Given the material below, repeat exactly the lines from the one containing "middle pip: (255, 108)" through the final line, and nothing else.

- _DATA EXCERPTS_
□ □ □

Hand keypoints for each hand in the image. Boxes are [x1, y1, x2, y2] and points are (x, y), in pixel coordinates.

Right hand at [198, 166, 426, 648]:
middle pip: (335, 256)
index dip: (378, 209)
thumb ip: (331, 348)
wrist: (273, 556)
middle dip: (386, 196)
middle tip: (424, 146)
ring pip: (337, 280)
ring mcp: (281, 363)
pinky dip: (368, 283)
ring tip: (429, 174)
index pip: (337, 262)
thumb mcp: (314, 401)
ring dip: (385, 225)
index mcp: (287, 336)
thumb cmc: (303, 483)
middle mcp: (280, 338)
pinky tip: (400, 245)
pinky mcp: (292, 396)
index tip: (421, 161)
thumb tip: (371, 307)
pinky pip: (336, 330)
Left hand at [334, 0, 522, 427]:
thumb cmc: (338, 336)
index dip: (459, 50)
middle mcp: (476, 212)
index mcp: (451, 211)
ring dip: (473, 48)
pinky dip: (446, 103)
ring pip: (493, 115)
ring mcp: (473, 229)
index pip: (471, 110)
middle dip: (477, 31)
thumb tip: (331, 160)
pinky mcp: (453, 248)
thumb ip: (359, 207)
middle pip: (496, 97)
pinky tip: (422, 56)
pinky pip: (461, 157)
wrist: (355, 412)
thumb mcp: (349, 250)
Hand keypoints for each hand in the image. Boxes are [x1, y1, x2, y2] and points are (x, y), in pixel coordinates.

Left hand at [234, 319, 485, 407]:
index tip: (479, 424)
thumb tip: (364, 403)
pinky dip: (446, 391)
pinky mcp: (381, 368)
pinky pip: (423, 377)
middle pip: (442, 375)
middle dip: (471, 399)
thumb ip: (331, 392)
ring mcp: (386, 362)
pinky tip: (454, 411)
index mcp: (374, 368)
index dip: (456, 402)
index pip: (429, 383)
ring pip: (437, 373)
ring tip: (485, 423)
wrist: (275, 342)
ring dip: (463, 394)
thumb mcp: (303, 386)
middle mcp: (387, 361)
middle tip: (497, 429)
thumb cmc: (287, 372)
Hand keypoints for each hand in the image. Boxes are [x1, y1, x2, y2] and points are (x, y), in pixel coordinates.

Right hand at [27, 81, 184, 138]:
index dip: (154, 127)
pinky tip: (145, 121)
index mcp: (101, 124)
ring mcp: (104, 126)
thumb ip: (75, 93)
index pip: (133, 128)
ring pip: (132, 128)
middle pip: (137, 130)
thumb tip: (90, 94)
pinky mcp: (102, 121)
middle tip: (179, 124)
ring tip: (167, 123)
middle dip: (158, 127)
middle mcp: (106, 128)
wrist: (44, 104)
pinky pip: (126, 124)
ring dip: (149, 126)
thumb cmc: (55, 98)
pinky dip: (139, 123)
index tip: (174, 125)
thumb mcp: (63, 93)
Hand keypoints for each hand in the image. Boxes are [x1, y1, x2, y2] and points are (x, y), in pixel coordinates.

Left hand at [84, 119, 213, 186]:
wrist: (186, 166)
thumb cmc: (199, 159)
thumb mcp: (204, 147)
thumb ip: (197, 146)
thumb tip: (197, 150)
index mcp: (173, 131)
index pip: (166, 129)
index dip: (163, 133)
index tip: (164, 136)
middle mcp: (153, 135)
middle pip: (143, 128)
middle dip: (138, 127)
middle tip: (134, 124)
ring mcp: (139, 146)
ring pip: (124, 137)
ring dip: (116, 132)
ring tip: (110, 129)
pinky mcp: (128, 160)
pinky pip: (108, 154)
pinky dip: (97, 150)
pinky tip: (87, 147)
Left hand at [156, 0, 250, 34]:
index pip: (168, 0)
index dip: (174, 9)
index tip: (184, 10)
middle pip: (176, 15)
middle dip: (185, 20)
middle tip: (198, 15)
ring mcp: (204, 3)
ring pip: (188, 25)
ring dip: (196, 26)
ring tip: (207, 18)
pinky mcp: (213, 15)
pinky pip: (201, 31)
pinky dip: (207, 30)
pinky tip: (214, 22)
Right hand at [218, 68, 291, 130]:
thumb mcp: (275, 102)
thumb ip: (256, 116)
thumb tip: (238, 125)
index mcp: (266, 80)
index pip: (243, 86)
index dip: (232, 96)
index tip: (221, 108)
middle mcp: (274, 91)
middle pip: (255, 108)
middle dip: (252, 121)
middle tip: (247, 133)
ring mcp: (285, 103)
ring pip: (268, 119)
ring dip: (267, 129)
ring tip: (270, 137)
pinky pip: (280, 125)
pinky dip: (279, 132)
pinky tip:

□ □ □

- _ANSWER SPACE_
middle pip: (255, 108)
middle dip: (252, 121)
middle tip: (247, 133)
ring mcp: (285, 103)
ring pip: (268, 119)
ring dip: (267, 129)
ring tip: (270, 137)
pinky pip: (280, 125)
pinky dip: (279, 132)
pinky tip:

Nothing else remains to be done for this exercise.